Fighting the Norms of Emergency Drug Shortages

JULY 19, 2019
Kevin Kunzmann
DocTalk

Drug shortages aren’t a frequent hurdle in emergency departments; they’re an inevitability.

A survey from the American College of Emergency Physicians (ACEP) last year reported that 93% of 247 gauged emergency doctors did not believe their emergency departments (EDs) were fully prepared for capacity surge of patients in the event of a major disaster or casualty indecent.

Another 70% agreed with the statement that drug shortages had “increased a lot” in the past year, and about 90% reported they’ve been taken away from patient care to seek out alternative medications and care due to shortages.

The crux of ED drug shortage issue falls on critical but regulated therapies such as anesthesia, as well as generic therapy options. Though committees such as the US Food and Drug Administration’s (FDA) Agency Drug Shortages Task Force have been designed to deliver the administration’s standard of expedited review to drug classes at most risk for shortages, problems still exist.

New resolutions are necessary, and policy should be shaped by evidenced, collaborated discussion. In the first ever #DocTalk Tweet Chat, a trio of experts guided such discussion.

Topic 1: Where do drug shortages register on your list of concerns for your practice?

Jordan M. Warchol, MD, MPH, an emergency doctor and assistant professor at the University of Nebraska Medical Center College of Medicine, is set in a large healthcare center that hosts 7 transplant programs.

To her, drug shortages are often affecting the patients who present with more complex conditions—the varying interactions her patients could have when interacting with any of the alternative drugs drives concerns in an already high-stress setting.

Howard Mell, MD, a reservist emergency physician with Vituity, considered the burden of shortages on frontline EMS providers, a team with even fewer alternative drug options than the facility’s team of providers.

This is where the benefit of an on-site pharmacy staff comes into play—though, even their best efforts to relieve ED care providers can’t guarantee time reserved for the patient if a shortage is occurring.
Topic 2: How well do you understand the drivers of increased drug shortages in the last decade?

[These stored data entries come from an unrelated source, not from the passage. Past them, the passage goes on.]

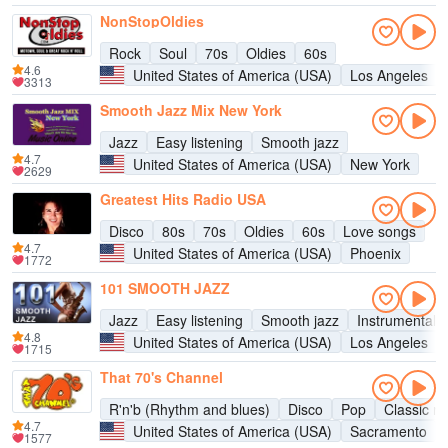
NonStopOldies
Rock
Soul
70s
Oldies
60s
4.6
United States of America (USA)
Los Angeles
3313
Smooth Jazz Mix New York
Jazz
Easy listening
Smooth jazz
4.7
United States of America (USA)
New York
2629
Greatest Hits Radio USA
Disco
80s
70s
Oldies
60s
Love songs
4.7
United States of America (USA)
Phoenix
1772
101 SMOOTH JAZZ
Jazz
Easy listening
Smooth jazz
Instrumental
4.8
United States of America (USA)
Los Angeles
1715
That 70's Channel
R'n'b (Rhythm and blues)
Disco
Pop
Classic ro
4.7
United States of America (USA)
Sacramento
1577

Mell maintains the issue persists due to pharmacy benefit management (PBM) and group purchasing organizations (GPOs) benefitting from “safe harbor” regulations, which in turn helps monopolize drug manufacturing and limits the quantity and variety of therapies—most notably, less-profitable therapies such as intravenous (IV) drugs common in hospitals and emergency settings.

Warchol simplified the problem to a straightforward equation: a drug won’t get made unless a manufacturing believes they can profit from it. As such, she praised the efforts of non-profit generic manufacturers such as Civica Rx that enable better access to hospitals.

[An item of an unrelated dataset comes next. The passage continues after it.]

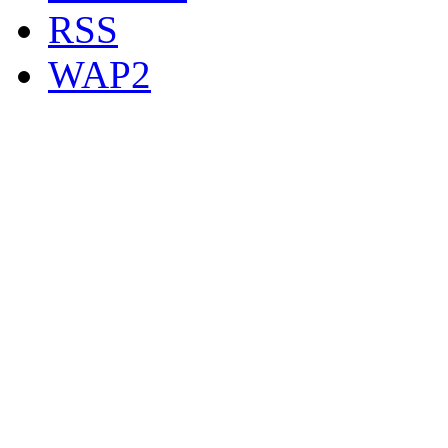
RSS
WAP2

When prompted for opinion on the potential of smaller, or alternative-profit manufacturers in the US, Mell expressed hope. The bigger problem still must be addressed, though.
 
Topic 3: Have you ever had to work around a drug shortage? What drug was it? How did it affect the care of patients?

Angela Gardner, MD, former ACEP president, has a running list of constant drug shortages: epinephrine, lidocaine, diltiazem, and fluorescein. Some have alternatives; epinephrine does not—especially in the case of cardiac arrest in the ED. 

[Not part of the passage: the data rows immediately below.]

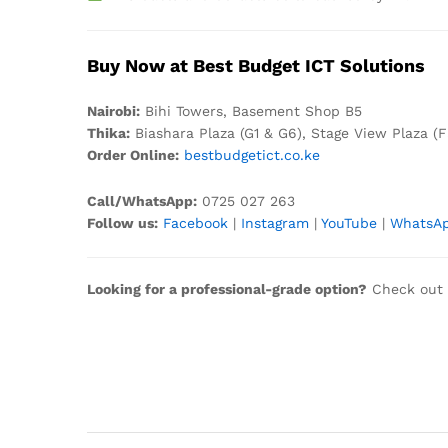
Buy Now at Best Budget ICT Solutions
Nair
obi:
Bihi Towers, Basement Shop B5
Thika:
Biashara Plaza (G1 & G6), Stage View Plaza (F
Order Online:
bestbudgetict.co.ke
Call/WhatsApp:
0725 027 263
Follow us:
Facebook
|
Instagram
|
YouTube
|
WhatsA
Looking for a professional-grade option?
Check out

Mell has found himself creating epinephrine concentration syringes in the ED, a prospect he couldn’t imagine being managed safely in the EMS setting. Warchol, meanwhile, cannot remember the last shift in which she was required to work around a shortage. As such, the algorithms of care which have been ingrained in her since medical school have been adjusted to compensate for constant shortages.

As Gardner pointed out, everyone has a workaround story. Any improvisation can lead to medical errors.
Topic 4: How equipped is your field of care to work around any potential shortages? What concerns do you still have?

Experts shared praise for the role of emergency pharmacists in shortage response. Mell called their involvement in seeking alternative therapies a painless, quick process. Warchol echoed ED pharmacists serve as equal-parts life savers for both physicians and patients affected by shortages.

That said, Mell said their capability to navigate or manage a shortage depends on the affected drug. If a similar substitution is available, the problem is small. But substitutions degrees removed from standard practice grow in risk—while physicians’ capability to reduce such risks falls.
 
Topic 5: What role do physicians play in pursuing improved legislation that would limit or reduce the rate of drug shortages in the US?

The options toward resolution are as vast as the issue itself. Gardner advocated for public awareness campaigns; she couldn’t help but imagine a national outcry coming from news that a necessary emergency drug was not readily available.

Mell maintains his stance the issue persists with PBM and GPOs being less regulated, but voiced agreement with Gardner’s suggestion that a detailed report from the FDA on the state of shortages is warranted. From there, perhaps a repeal of safe harbor policies could come to fruition.

Warchol called on her colleagues to join their specialty societies, state societies, and the American Medical Association. It’s from those avenues by which physicians could potentially influence their legislation and bring legitimate change to their practices.